The meaning of lock in period varies for different investment instruments. Basically, a lock-in period is a time frame during which the investor cannot redeem their investments. And even if they do so, there is a penalty involved which can be quite an unpleasant one. Let us understand the lock-in period of ELSS funds and also find out why investors should remain invested even after the lock in period ends.
What is a lock-in period in mutual funds?
Suppose you invest in a mutual fund scheme that has a one year lock-in period. You make an investment in January 2022. If this particular scheme has a one year lock in period, this means that you can only sell your investment after January 2023. In simple words, when investors invest in mutual funds either via lump-sum or through the Systematic Investment Plan (SIP), they are allotted units in quantum with the investment sum. If the units of the scheme in which they invested have a predetermined lock in period, investors cannot redeem these units until the lock-in period is over.
While most investors identify mutual fund schemes as actively managed funds and passively managed funds, mutual funds can also be categorized as open ended schemes and close ended schemes. All close ended schemes have a predefined lock in the period, but ELSS is the only open ended mutual fund scheme that comes with a statutory lock in of three years.
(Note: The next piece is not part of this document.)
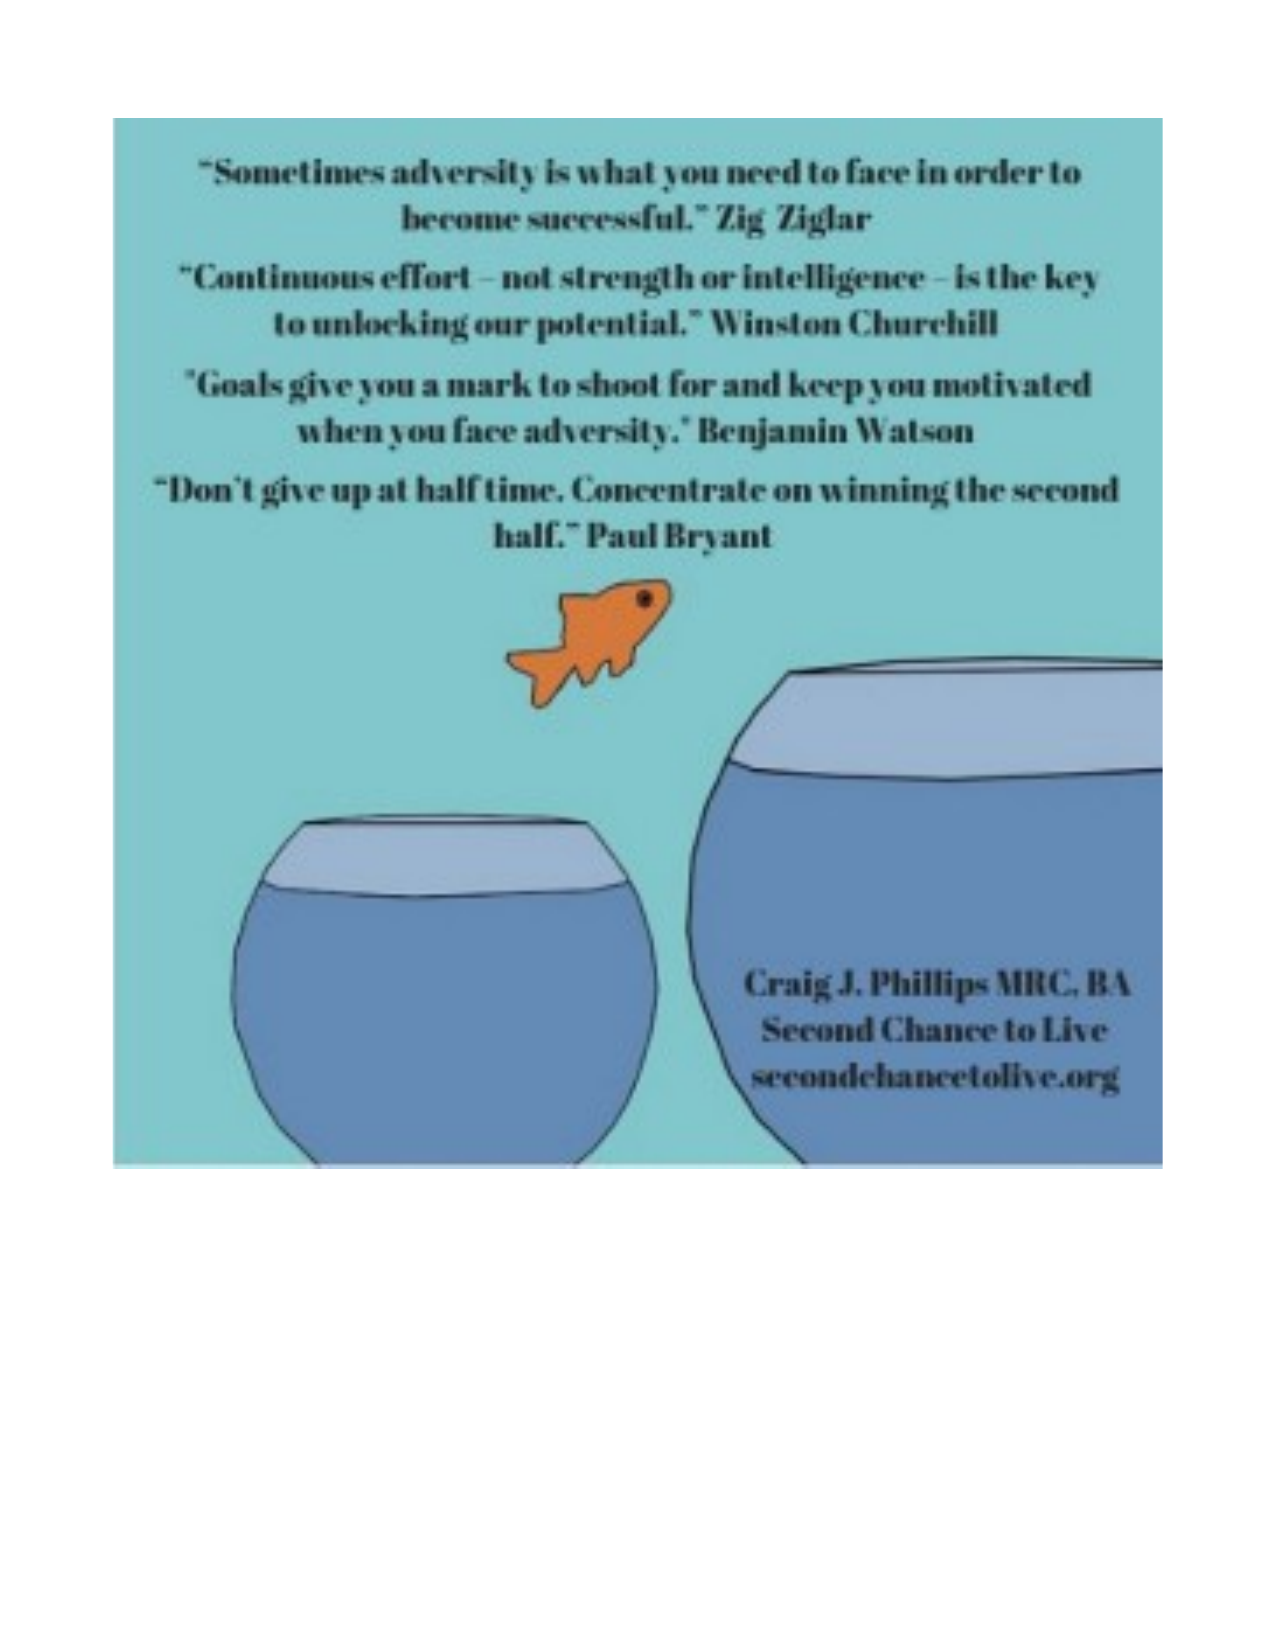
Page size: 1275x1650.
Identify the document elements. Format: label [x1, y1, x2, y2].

picture [112, 118, 1163, 1169]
This lock-in period is applicable for both SIP and lump-sum investments.
How can ELSS investors calculate lock-in period?
The lock-in period for SIP and lumpsum works in different ways. Investors must not confuse themselves as this is important.
Here’s an example of how the ELSS lock-in form lump-sum works –
An individual can redeem the 15,00,000 units (NAV Rs. 15 and Rs. 1,00,000 invested on 1st Mar 2017) of mutual funds after 1st March 2020.
For SIP it’s a bit different. For those who aren’t aware, a Systematic Investment Plan is a simple and effective way to invest in an ELSS fund. Investors have to decide on a fixed sum beforehand and then invest this sum at periodic intervals in the ELSS fund. SIPs have different durations like weekly, quarterly, annually, biannually, etc. However, most salaried individuals prefer the monthly option as this way they save and invest a fixed sum every month. Investors who aren’t sure about the wealth they can earn with the ELSS investments at the end of the lock-in period can use the SIP calculator, a free online tool.
It is important for every SIP installment to complete a three year lock-in period so that investors can redeem the units.
Here’s an example illustrating how the lock-in period for ELSS works with SIP investments –
Assuming that on every 3rd of the month, a SIP investment of Rs.10,000 is made in the ELSS fund. And below units are purchased based on the NAV on that date:
3rd Jan 2021- 50 units bought
3rd Feb 2021- 40 units bought
3rd Mar 2021- 70 units bought…
So, for the SIP investments, one can redeem the units from the following dates respectively:
3rd Jan 2024- 60 units
3rd Feb 2024- 40 units
3rd Mar 2024- 70 units
The lock-in period for this tax saver fund can actually allow an individual to compound their wealth and grow their corpus. Since one has to invest in a tax saving instrument till they retire, investors can even consider remaining invested in ELSS funds for a longer duration than its lock-in period.